Tropospheric ozone (O3) is a detrimental air pollutant causing phytotoxic effects. Several O3 indices are used to assess the risk for vegetation, e.g., the exposure-based AOT40 (accumulated ozone exposure over a threshold of 40 ppb) and the stomatal-flux based POD1 (Phytotoxic Ozone Dose above a threshold of 1 nmol m−2 s−1). Leaf Mass per Area (LMA) is recommended as a simple index to explain the plant tolerance capacity to O3. We therefore tested a new species-specific O3 index (Leaf Index Flux—LIF: calculated as stomatal O3 flux/LMA) as a proxy of the avoidance/tolerance capacity against O3 stress according to datasets of visible foliar injury (VFI) in forest monitoring and a manipulative Free-Air Controlled Exposure (FACE) experiment.

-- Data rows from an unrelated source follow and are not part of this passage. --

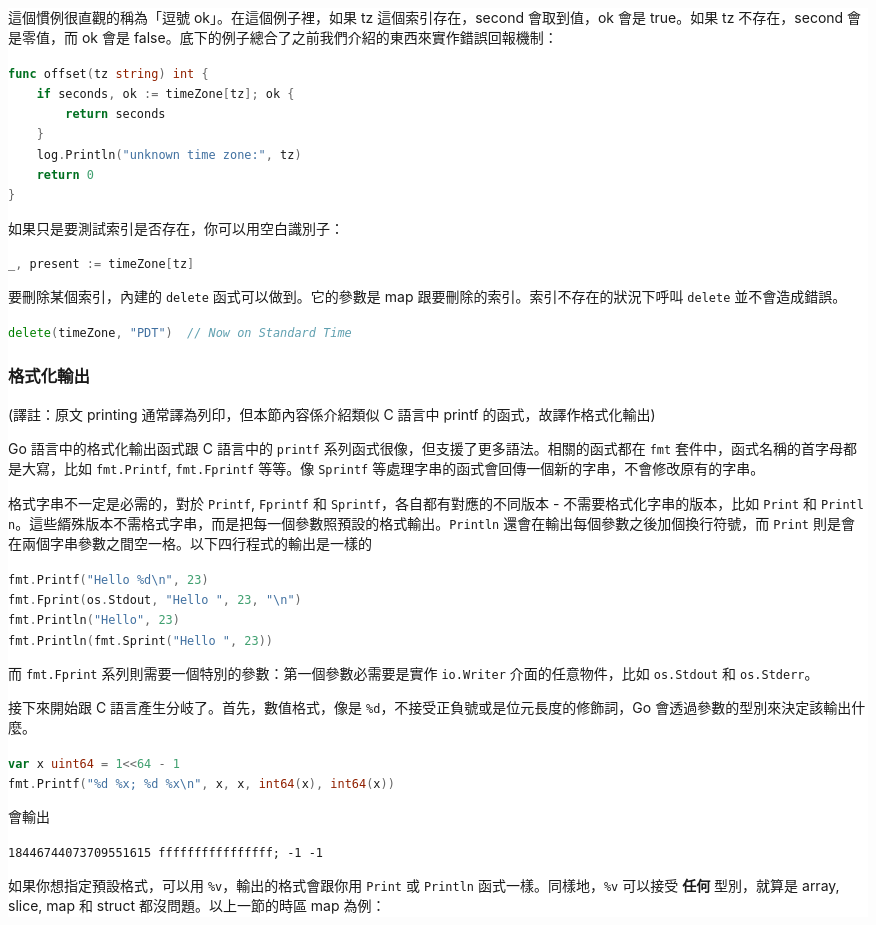 這個慣例很直觀的稱為「逗號 ok」。在這個例子裡，如果 tz 這個索引存在，second 會取到值，ok 會是 true。如果 tz 不存在，second 會是零值，而 ok 會是 false。底下的例子總合了之前我們介紹的東西來實作錯誤回報機制：

```go
func offset(tz string) int {
    if seconds, ok := timeZone[tz]; ok {
        return seconds
    }
    log.Println("unknown time zone:", tz)
    return 0
}
```

如果只是要測試索引是否存在，你可以用空白識別子：

```go
_, present := timeZone[tz]
```

要刪除某個索引，內建的 `delete` 函式可以做到。它的參數是 map 跟要刪除的索引。索引不存在的狀況下呼叫 `delete` 並不會造成錯誤。

```go
delete(timeZone, "PDT")  // Now on Standard Time
```

### 格式化輸出

(譯註：原文 printing 通常譯為列印，但本節內容係介紹類似 C 語言中 printf 的函式，故譯作格式化輸出)

Go 語言中的格式化輸出函式跟 C 語言中的 `printf` 系列函式很像，但支援了更多語法。相關的函式都在 `fmt` 套件中，函式名稱的首字母都是大寫，比如 `fmt.Printf`, `fmt.Fprintf` 等等。像 `Sprintf` 等處理字串的函式會回傳一個新的字串，不會修改原有的字串。

格式字串不一定是必需的，對於 `Printf`, `Fprintf` 和 `Sprintf`，各自都有對應的不同版本 - 不需要格式化字串的版本，比如 `Print` 和 `Println`。這些縃殊版本不需格式字串，而是把每一個參數照預設的格式輸出。`Println` 還會在輸出每個參數之後加個換行符號，而 `Print` 則是會在兩個字串參數之間空一格。以下四行程式的輸出是一樣的

```go
fmt.Printf("Hello %d\n", 23)
fmt.Fprint(os.Stdout, "Hello ", 23, "\n")
fmt.Println("Hello", 23)
fmt.Println(fmt.Sprint("Hello ", 23))
```

而 `fmt.Fprint` 系列則需要一個特別的參數：第一個參數必需要是實作 `io.Writer` 介面的任意物件，比如 `os.Stdout` 和 `os.Stderr`。

接下來開始跟 C 語言產生分岐了。首先，數值格式，像是 `%d`，不接受正負號或是位元長度的修飾詞，Go 會透過參數的型別來決定該輸出什麼。

```go
var x uint64 = 1<<64 - 1
fmt.Printf("%d %x; %d %x\n", x, x, int64(x), int64(x))
```

會輸出

```
18446744073709551615 ffffffffffffffff; -1 -1
```

如果你想指定預設格式，可以用 `%v`，輸出的格式會跟你用 `Print` 或 `Println` 函式一樣。同樣地，`%v` 可以接受 **任何** 型別，就算是 array, slice, map 和 struct 都沒問題。以上一節的時區 map 為例：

For the forest monitoring, AOT40, POD1, and LIF were calculated from hourly O3, soil moisture, and meteorological measurements at nine Italian forest sites over the period 2018–2022. The results were tested for correlation with the O3 VFI annually surveyed at the same sites along the forest edge (LESS) or inside the forest (ITP) and expressed as relative frequency of symptomatic species in the LESS (SS_LESS) and Plant Injury Index per tree in the plot (PII_ITP). Based on VFI occurrence at ITP and LESS, Fagus sylvatica was considered the most O3-sensitive species, whereas conifers (Pinus pinea and Picea abies) and other deciduous/evergreen broadleaf (Quercus petraea, Q. cerris, Q. ilex, and Phyllirea latifolia) showed rare and no O3 VFI. Shrub species such as Rubus spp. and Vaccinium myrtillus were O3-sensitive, as they showed VFI along the LESS. AOT40 did not show significant correlations with the VFI parameters, POD1 increased with increasing SS_LESS (p = 0.005, r = 0.37) and PII_ITP (p < 0.001, r = 0.53), and LIF showed an even higher correlation with SS%_LESS (p < 0.001, r = 0.63) and PII_ITP (p < 0.001, r = 0.87). In the FACE experiment, PII was investigated for five deciduous and three evergreen tree species following one growing season of exposure to ambient and above-ambient O3 levels (PII_FACE). Moreover, PII_FACE resulted better correlated with LIF (r = 0.67, p < 0.001) than with POD1 (r = 0.58, p = 0.003) and AOT40 (r = 0.35, p = 0.09). Therefore, LIF is recommended as a promising index for evaluating O3 VFI on forest woody species and stresses high O3 risk potential for forest species with high stomatal conductance and thin leaves.